18 Temmuz 2009 Cumartesi

Eto'o-İbrahimovic

Aslında bu transferin baş rolü İbrahimovic ama ben Eto'o açısından bakmak istedim. Barcelona geçen sene de istemiyordu Eto'o ' yu ama yerine forvet alamayınca mecburiyetten tuttular. Tutmalarının karşılığını da gördüler. Ligde 30 C.L. 'de de 1'i finalde olmak üzere 4 gol attı. İbrahimovic'in Barca'ya gelmek istemesi gayet normal. Ama Barcelona'nın 40 milyon euro ve üstüne Eto'o 'yu verip O'nu alması garip. Mourinho sene başında İbrahimovic'i Moratti satarsa ben gider tekrar alırım demişti ama Eto'o gelince sevineceğini düşünüyorum. Chelsea'nin başındayken çok istemişti Eto'o 'yu kendi takımına. Eto'o 'nun Mourinho'nun sistemine uyum sağlayıp başarılı olacağını düşünüyorum. İbrahimovic'e gelince, Barcelona'nın pas dengesini gereksiz şutları, aşırı top tutmaları ile bozabileceğini düşünüyorum. Ayrıca Messi'den dolayı Barcelona'nın 1 numarası olamayacak olması sinirlerini bozabilir. Biraz fazla yüklendik İbrahimovic'e ama santrafor deyince benim gözümde 1 İbrahimovic 2 Torres'tir.
________________________
**Etkinlik 1:**
Eto'o ile İbrahimovic transferini anlatan yazıya göre aşağıdaki ifadeler doğru mu? Her biri için evet ya da hayır yazın ve kararı belirleyen sözleri yazıdan aynen alıntılayın.
(a) Barcelona, İbrahimovic'i almak için 40 milyon euronun üstüne Eto'o'yu da veriyor.
(b) Mourinho, Chelsea'nin başındayken Eto'o'yu takımına almayı çok istemişti.
(c) Yazar, santrafor denince ilk sıraya Torres'i koyuyor.
________________________
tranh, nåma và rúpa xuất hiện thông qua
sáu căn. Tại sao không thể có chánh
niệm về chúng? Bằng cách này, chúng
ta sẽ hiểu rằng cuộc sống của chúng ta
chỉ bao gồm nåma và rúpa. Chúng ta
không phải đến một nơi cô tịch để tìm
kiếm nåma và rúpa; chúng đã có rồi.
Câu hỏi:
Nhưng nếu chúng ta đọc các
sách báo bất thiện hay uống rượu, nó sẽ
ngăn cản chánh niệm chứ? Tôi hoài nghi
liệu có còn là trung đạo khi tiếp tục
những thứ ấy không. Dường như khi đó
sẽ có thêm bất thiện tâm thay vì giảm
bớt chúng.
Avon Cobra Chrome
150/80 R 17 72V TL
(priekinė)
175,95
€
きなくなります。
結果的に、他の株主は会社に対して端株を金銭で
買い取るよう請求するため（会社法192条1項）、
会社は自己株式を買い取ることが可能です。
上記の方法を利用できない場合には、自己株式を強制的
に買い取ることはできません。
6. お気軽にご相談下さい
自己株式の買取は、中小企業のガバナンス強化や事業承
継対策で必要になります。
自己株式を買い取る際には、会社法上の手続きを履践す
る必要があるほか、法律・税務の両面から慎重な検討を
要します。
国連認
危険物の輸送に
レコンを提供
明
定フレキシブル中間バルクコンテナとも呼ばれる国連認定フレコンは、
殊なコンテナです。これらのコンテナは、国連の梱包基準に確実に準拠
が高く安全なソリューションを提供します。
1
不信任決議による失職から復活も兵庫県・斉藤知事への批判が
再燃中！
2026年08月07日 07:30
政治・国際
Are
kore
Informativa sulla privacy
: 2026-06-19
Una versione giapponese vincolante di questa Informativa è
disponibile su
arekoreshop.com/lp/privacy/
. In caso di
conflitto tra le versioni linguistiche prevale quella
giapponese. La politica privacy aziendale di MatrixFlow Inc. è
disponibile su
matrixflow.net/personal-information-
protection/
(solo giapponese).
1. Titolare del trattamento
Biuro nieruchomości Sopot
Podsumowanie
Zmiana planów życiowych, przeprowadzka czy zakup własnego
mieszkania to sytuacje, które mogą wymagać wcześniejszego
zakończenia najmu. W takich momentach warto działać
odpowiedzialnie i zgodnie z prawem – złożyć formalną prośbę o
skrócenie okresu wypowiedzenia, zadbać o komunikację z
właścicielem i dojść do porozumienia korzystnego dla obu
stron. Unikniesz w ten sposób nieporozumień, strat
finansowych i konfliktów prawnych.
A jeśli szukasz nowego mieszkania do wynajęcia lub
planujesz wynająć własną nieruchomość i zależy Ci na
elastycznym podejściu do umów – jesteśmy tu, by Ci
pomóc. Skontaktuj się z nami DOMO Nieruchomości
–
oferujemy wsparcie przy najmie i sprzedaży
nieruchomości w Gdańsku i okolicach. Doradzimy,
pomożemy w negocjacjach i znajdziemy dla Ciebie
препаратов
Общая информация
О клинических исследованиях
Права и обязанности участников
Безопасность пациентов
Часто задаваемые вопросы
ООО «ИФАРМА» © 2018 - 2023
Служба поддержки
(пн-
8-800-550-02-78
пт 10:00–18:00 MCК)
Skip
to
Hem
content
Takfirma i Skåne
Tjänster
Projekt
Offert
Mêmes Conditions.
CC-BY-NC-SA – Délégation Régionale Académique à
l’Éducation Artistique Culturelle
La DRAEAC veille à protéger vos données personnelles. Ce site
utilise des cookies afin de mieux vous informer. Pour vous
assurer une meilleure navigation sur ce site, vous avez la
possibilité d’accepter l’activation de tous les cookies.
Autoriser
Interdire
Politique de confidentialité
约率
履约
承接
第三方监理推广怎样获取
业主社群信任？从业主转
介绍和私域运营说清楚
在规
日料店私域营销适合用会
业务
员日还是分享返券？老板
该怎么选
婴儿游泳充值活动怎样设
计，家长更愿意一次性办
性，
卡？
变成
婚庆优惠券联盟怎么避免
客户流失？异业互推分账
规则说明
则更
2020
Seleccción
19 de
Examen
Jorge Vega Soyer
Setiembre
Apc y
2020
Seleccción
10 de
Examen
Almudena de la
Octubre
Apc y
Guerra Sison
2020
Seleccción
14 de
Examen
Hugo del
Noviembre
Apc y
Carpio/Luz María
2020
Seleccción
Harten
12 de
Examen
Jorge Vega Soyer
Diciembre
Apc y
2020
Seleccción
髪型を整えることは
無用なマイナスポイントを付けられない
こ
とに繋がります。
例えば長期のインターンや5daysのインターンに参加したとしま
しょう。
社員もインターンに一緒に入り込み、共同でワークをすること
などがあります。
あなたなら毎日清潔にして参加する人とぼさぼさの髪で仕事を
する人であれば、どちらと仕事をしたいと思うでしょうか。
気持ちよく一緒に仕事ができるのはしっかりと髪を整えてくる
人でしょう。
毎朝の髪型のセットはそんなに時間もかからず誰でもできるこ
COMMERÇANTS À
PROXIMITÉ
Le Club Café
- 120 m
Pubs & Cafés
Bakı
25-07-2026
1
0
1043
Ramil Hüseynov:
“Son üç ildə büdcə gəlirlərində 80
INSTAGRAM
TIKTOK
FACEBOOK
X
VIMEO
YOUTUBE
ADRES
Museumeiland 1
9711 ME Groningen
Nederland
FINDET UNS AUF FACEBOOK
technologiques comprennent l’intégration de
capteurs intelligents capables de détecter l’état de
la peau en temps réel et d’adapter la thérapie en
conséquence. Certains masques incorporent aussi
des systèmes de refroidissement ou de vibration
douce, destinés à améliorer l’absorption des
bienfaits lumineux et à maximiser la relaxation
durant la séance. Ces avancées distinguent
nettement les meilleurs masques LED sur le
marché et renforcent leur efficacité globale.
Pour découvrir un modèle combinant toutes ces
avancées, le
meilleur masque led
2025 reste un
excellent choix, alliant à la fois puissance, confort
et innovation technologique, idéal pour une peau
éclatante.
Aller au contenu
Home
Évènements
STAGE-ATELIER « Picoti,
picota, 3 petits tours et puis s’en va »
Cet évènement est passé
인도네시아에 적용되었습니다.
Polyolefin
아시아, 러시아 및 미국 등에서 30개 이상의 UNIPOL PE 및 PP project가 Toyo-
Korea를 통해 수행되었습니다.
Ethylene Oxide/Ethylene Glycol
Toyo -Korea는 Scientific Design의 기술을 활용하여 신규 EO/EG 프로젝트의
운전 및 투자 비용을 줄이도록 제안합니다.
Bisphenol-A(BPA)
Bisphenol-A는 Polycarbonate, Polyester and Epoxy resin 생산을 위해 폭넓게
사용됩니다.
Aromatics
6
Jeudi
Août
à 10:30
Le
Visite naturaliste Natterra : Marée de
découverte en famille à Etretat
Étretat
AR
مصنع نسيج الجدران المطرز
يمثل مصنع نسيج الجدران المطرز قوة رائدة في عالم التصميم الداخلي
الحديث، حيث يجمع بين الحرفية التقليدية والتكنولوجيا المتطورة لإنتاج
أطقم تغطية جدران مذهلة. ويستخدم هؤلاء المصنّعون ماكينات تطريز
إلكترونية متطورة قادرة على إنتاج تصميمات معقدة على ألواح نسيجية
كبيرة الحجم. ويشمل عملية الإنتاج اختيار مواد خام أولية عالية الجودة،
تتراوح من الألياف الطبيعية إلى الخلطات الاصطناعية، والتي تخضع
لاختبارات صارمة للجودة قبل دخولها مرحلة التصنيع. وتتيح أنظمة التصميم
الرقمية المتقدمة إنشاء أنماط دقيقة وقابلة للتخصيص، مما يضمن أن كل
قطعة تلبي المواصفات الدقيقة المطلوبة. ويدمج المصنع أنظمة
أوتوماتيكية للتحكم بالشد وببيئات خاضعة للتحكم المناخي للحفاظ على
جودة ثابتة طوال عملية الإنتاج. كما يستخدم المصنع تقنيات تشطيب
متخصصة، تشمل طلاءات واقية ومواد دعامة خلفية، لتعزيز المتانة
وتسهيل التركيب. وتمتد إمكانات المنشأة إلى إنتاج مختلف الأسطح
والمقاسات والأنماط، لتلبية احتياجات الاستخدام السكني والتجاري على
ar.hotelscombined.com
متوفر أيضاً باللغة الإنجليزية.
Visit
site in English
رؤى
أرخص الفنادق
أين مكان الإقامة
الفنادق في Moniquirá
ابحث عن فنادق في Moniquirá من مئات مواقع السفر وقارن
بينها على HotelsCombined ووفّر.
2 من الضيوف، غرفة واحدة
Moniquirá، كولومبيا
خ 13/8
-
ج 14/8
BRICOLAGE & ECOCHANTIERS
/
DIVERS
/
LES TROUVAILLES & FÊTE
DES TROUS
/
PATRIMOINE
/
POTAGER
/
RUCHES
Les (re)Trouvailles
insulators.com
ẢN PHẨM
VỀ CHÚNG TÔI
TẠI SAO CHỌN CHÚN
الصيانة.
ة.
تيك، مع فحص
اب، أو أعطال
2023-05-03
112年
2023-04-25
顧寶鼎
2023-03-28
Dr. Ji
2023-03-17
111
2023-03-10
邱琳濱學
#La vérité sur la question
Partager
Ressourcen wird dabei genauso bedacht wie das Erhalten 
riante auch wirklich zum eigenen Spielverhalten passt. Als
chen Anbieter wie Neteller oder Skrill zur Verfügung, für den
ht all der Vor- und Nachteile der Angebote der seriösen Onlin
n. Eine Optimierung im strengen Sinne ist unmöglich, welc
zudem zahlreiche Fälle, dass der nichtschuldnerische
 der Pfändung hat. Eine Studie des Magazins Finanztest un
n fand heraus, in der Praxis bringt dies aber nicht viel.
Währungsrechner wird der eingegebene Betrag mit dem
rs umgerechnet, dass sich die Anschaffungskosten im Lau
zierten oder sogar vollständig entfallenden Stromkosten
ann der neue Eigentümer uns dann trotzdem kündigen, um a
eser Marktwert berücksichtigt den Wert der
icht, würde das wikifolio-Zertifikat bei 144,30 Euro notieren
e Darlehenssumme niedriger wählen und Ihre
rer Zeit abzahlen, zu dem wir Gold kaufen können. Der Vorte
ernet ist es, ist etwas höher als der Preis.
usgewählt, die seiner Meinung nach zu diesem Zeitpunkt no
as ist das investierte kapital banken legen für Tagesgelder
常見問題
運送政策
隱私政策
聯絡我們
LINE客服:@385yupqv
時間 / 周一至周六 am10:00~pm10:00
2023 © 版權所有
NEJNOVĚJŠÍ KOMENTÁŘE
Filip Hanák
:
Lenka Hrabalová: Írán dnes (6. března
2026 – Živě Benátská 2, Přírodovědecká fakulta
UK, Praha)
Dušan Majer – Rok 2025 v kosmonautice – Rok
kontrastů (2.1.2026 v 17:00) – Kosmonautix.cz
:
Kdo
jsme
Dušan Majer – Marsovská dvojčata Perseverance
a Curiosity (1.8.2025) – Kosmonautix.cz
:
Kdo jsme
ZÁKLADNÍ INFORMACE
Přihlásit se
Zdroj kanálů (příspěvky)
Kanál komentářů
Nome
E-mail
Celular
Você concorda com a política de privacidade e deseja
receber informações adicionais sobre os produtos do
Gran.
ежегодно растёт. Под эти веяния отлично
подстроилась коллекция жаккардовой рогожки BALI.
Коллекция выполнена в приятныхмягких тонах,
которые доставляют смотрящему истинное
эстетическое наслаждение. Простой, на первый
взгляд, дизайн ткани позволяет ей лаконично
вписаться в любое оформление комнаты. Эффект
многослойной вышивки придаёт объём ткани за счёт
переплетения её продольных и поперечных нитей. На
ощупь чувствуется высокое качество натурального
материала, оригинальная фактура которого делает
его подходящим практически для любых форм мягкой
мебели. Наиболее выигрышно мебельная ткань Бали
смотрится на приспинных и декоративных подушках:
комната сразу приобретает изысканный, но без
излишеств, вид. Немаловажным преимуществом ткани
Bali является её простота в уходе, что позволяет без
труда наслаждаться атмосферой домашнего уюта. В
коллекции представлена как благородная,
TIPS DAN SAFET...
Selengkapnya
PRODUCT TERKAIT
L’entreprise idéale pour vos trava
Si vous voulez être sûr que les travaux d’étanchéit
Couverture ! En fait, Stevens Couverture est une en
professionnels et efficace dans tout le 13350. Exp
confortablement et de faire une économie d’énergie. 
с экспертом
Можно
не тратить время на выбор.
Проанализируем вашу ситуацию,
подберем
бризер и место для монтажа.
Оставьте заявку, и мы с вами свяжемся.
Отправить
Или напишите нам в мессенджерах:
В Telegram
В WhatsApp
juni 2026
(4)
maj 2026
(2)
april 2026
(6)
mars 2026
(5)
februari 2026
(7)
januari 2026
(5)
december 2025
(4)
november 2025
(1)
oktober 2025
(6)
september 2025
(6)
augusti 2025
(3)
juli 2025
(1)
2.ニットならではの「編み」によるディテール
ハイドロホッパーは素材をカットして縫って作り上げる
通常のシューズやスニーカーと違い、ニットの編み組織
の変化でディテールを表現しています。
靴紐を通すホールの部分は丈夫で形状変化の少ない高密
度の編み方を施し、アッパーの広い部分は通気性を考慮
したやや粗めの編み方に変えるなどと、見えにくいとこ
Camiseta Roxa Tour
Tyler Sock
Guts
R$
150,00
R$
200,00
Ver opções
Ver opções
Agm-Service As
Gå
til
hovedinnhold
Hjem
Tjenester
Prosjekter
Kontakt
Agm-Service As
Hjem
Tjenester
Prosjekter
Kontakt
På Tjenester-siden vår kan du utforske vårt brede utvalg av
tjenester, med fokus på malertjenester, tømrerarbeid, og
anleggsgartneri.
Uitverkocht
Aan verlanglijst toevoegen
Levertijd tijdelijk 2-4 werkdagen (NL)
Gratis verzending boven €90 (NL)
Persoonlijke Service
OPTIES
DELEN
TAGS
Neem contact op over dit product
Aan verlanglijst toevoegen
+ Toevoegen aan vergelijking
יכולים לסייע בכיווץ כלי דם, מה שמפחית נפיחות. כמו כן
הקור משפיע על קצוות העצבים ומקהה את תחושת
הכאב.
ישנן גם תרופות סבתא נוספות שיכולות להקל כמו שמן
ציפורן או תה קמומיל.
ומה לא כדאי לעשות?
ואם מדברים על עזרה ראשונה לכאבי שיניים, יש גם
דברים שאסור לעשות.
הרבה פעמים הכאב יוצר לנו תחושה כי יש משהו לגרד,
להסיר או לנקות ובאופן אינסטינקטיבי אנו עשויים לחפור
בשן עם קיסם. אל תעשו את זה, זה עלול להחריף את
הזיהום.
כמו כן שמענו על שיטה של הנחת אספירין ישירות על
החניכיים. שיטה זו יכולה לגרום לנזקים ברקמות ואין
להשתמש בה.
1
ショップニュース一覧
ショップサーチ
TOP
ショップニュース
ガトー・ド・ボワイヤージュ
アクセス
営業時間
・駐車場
________________________
**Etkinlik 2:** Kayıtlarda "المطرز" sözcüğünü içeren her satırı döndürün. Büyük-küçük harf ayrımı önemlidir.

**Cevap alanı 1:**
(a) Evet: "Barcelona'nın 40 milyon euro ve üstüne Eto'o 'yu verip O'nu alması garip."
(b) Evet: "Chelsea'nin başındayken çok istemişti Eto'o 'yu kendi takımına."
(c) Hayır: "santrafor deyince benim gözümde 1 İbrahimovic 2 Torres'tir."

**Cevap alanı 2:**
مصنع نسيج الجدران المطرز
يمثل مصنع نسيج الجدران المطرز قوة رائدة في عالم التصميم الداخلي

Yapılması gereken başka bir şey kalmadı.